To protect against wasted computation, scripts check for existing products on-disk and only generate new products if they do not exist. The command-line options for each script are documented and available as
```bash
python noise_{all/gen/sim}.py --help
```
Products written by users are **always** saved in their `private_path`!
## Configs and Metadata
The recommended way to instantiate a `BaseNoiseModel` subclass of any type is by loading a configuration file (in fact, the provided scripts require this). A configuration file lives in the `sofind` repository, under `sofind/products/noise_models` (all configs are always `yaml` files).
The job of a config is to store the metadata that helps instantiate noise models in a centralized location. For instance, you wouldn't want to have to manage all the arguments for a `FDWNoiseModel` instance yourself! In addition, the config maps this metadata to filenames. Each config stores a `model_file_template` and a `sim_file_template` which will be populated by the kwargs in the config when those products are written. Users can experiment with changing the templates to match their preferred filename --- note, some additional kwargs provided at runtime to `get_model` and `get_sim` likely go here, e.g. `lmax` or `split_num`.
Take care with filenames:
* `mnms` will not prevent you from overwriting preexisting products in your `private_path`!
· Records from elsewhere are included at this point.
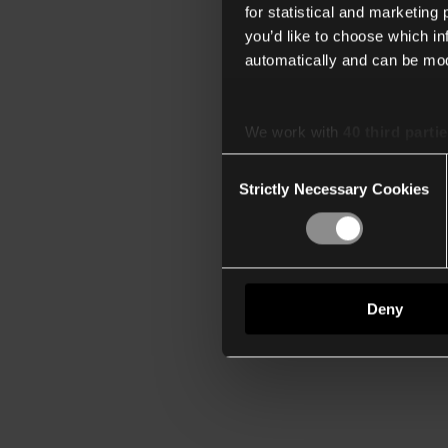
for statistical and marketing
you’d like to choose which i
automatically and can be mod
We work with
40 third parti
Consent
Strictly Necessary Cookies
Selection
Deny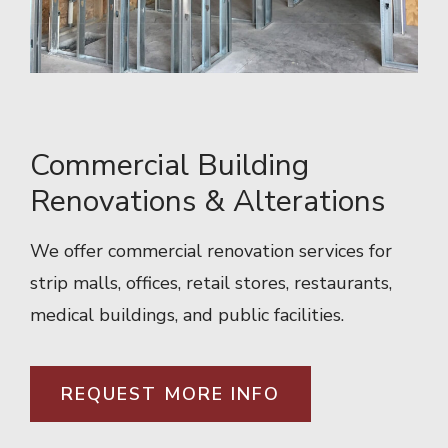
Commercial Building
Renovations & Alterations
We offer commercial renovation services for
strip malls, offices, retail stores, restaurants,
medical buildings, and public facilities.
REQUEST MORE INFO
* `mnms` **will** prevent you from writing a filename into your `private_path` if it already exists in the public location indicated by `sofind`. This ensures reading products from disk is always unambiguous as to where the product comes from.
## Other Notes
* All noise models can account for correlated detector-arrays. The array correlations are introduced automatically between `qids` if multiple `qids` are passed in the constructor to a noise model. Adding a list of subproduct_kwargs for a given subproduct key expands the datasets as the outer product of all `qids` and `subproduct_kwargs` lists. See the documentation of `noise_models.BaseNoiseModel.from_config` for more detail.
* All noise models are multithreaded. Please ensure to set the environment variable `OMP_NUM_THREADS` appropriately in your slurm scripts. The bottleneck tends to be either spherical-harmonic transforms or fourier transforms. We've had success on 10-20 threads; more than that tends to incur too much overhead. The number of threads also plays a role in random number generation, so sims with identical parameters but run with a different number of threads will be different.
* All map products assume the following axis assignment convention: (qid, split, polarization, y, x). If the map is loaded as an alm, the last two axes will only be one axis: the lm index. Because simulations are per-split, the second axis always has dimension 1!